_Brano da leggere:_
——————
La mafia era come un ragnoche tesseva la propria ragnatela e indisturbata cresceva attraendo nuovi giovani ed aumentando di conseguenza la propria potenza. Gli ideali, l’onore e la “giustizia” in cui Buscetta credeva, venivano nella realtà piegati e subordinati ad un unico grande obiettivo: il potere, che era superiore a tutto e dipendeva dalla potenza militare della famiglia. Per questo le cosche cercavano di reclutare il maggior numero possibile di soldati (ferma restando la rigida selezione) e alcuni boss arrivarono persino a mettere al mondo una quantità spropositata di figli maschi per ispessire i clan con un gran numero di consanguinei. Anche sulle regole Calderone si dimostrò molto più disilluso di Buscetta: “Cosa Nostra è fatta di regole, ma poi ci sono i casi concreti, con le loro sfumature e con le loro complicazioni. E poi ci sono quelli che usano le regole. E ci sono le eccezioni e gli abusi. Quelli tollerati e quelli esibiti, e quelli che vengono puniti In particolare, Calderone riportò come episodio significativo di questa “malleabilità” proprio la sua cerimonia di affiliazione. Arrivato al momento di elencare le regole, il rappresentante disse: “«Ora ci sono le regole. Per prima cosa, dovunque si trovi un uomo d’onore latitante, egli deve ricordarsi che un altro uomo d’onore ha il dovere di ospitarlo, e di tenerlo anche in casa se necessario. Ma guai a chi guarda la figlia o la moglie di qualcuno. Se lo fa, è un uomo morto. Non appena si viene a sapere che un uomo d’onore ha disturbato la moglie di un altro, quest’uomo deve morire. Secondo. Qualunque cosa possa accadere, non bisogna mai andare dagli sbirri, non bisogna mai fare denuncia. Perché chi lo fa deve essere ucciso. Terzo. È proibito rubare». A questo punto Natale Ercolano, il candidato dei Ferrera, si alzò in piedi e gridò: «Alt! Fermate tutto! Io non ci sto! Non sono d’accordo!». Ercolano faceva il ladro. Rubava sempre. Zio Peppino Indelicato, il rappresentante, sorrise divertito. «Siediti, tu! Stai buono, che poi ti spiego com’è che non si ruba.
——————
_Compito scritto 1:_ Nel brano da leggere, da che cosa dipendeva il potere?
_Compito scritto 2:_ Trascrivi come tabella Markdown le righe dei record, partendo da quella che contiene "genus: Galinsoga" e arrivando alla fine dei record. Usa le colonne n, per il numero progressivo, e Riga, per il testo della riga, e salta le righe vuote.
Il brano e i record hanno fonti diverse.
——————
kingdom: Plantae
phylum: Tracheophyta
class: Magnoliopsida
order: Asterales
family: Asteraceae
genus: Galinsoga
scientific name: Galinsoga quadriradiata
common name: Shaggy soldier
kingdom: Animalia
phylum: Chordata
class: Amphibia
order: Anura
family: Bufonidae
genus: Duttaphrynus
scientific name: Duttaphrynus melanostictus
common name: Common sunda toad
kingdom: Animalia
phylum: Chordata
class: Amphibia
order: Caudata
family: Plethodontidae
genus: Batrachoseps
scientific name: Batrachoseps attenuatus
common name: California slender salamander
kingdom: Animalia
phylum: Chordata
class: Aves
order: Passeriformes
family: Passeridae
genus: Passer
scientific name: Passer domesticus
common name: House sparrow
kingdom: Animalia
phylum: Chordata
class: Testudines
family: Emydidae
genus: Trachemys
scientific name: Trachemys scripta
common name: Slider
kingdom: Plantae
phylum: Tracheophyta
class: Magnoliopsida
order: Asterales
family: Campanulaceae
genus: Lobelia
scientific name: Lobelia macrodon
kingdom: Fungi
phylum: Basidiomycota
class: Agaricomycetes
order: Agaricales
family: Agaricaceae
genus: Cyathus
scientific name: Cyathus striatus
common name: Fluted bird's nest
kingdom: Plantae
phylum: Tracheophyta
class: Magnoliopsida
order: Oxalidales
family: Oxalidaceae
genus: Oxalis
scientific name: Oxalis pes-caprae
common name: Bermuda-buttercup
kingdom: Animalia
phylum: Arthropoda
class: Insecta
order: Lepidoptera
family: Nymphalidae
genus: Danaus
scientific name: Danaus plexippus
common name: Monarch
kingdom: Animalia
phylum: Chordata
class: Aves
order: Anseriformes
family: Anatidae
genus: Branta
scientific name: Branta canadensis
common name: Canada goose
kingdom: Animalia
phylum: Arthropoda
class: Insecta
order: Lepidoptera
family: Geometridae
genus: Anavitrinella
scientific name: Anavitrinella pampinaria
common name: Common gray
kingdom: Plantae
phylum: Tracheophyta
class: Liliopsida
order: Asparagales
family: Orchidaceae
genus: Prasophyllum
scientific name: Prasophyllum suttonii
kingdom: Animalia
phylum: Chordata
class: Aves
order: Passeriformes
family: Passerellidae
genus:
——————
_Risposta scritta 1:_ Dalla potenza militare della famiglia.

_Risposta scritta 2:_
| n | Riga |
|---|---|
| 1 | genus: Galinsoga |
| 2 | scientific name: Galinsoga quadriradiata |
| 3 | common name: Shaggy soldier |
| 4 | kingdom: Animalia |
| 5 | phylum: Chordata |
| 6 | class: Amphibia |
| 7 | order: Anura |
| 8 | family: Bufonidae |
| 9 | genus: Duttaphrynus |
| 10 | scientific name: Duttaphrynus melanostictus |
| 11 | common name: Common sunda toad |
| 12 | kingdom: Animalia |
| 13 | phylum: Chordata |
| 14 | class: Amphibia |
| 15 | order: Caudata |
| 16 | family: Plethodontidae |
| 17 | genus: Batrachoseps |
| 18 | scientific name: Batrachoseps attenuatus |
| 19 | common name: California slender salamander |
| 20 | kingdom: Animalia |
| 21 | phylum: Chordata |
| 22 | class: Aves |
| 23 | order: Passeriformes |
| 24 | family: Passeridae |
| 25 | genus: Passer |
| 26 | scientific name: Passer domesticus |
| 27 | common name: House sparrow |
| 28 | kingdom: Animalia |
| 29 | phylum: Chordata |
| 30 | class: Testudines |
| 31 | family: Emydidae |
| 32 | genus: Trachemys |
| 33 | scientific name: Trachemys scripta |
| 34 | common name: Slider |
| 35 | kingdom: Plantae |
| 36 | phylum: Tracheophyta |
| 37 | class: Magnoliopsida |
| 38 | order: Asterales |
| 39 | family: Campanulaceae |
| 40 | genus: Lobelia |
| 41 | scientific name: Lobelia macrodon |
| 42 | kingdom: Fungi |
| 43 | phylum: Basidiomycota |
| 44 | class: Agaricomycetes |
| 45 | order: Agaricales |
| 46 | family: Agaricaceae |
| 47 | genus: Cyathus |
| 48 | scientific name: Cyathus striatus |
| 49 | common name: Fluted bird's nest |
| 50 | kingdom: Plantae |
| 51 | phylum: Tracheophyta |
| 52 | class: Magnoliopsida |
| 53 | order: Oxalidales |
| 54 | family: Oxalidaceae |
| 55 | genus: Oxalis |
| 56 | scientific name: Oxalis pes-caprae |
| 57 | common name: Bermuda-buttercup |
| 58 | kingdom: Animalia |
| 59 | phylum: Arthropoda |
| 60 | class: Insecta |
| 61 | order: Lepidoptera |
| 62 | family: Nymphalidae |
| 63 | genus: Danaus |
| 64 | scientific name: Danaus plexippus |
| 65 | common name: Monarch |
| 66 | kingdom: Animalia |
| 67 | phylum: Chordata |
| 68 | class: Aves |
| 69 | order: Anseriformes |
| 70 | family: Anatidae |
| 71 | genus: Branta |
| 72 | scientific name: Branta canadensis |
| 73 | common name: Canada goose |
| 74 | kingdom: Animalia |
| 75 | phylum: Arthropoda |
| 76 | class: Insecta |
| 77 | order: Lepidoptera |
| 78 | family: Geometridae |
| 79 | genus: Anavitrinella |
| 80 | scientific name: Anavitrinella pampinaria |
| 81 | common name: Common gray |
| 82 | kingdom: Plantae |
| 83 | phylum: Tracheophyta |
| 84 | class: Liliopsida |
| 85 | order: Asparagales |
| 86 | family: Orchidaceae |
| 87 | genus: Prasophyllum |
| 88 | scientific name: Prasophyllum suttonii |
| 89 | kingdom: Animalia |
| 90 | phylum: Chordata |
| 91 | class: Aves |
| 92 | order: Passeriformes |
| 93 | family: Passerellidae |
| 94 | genus: |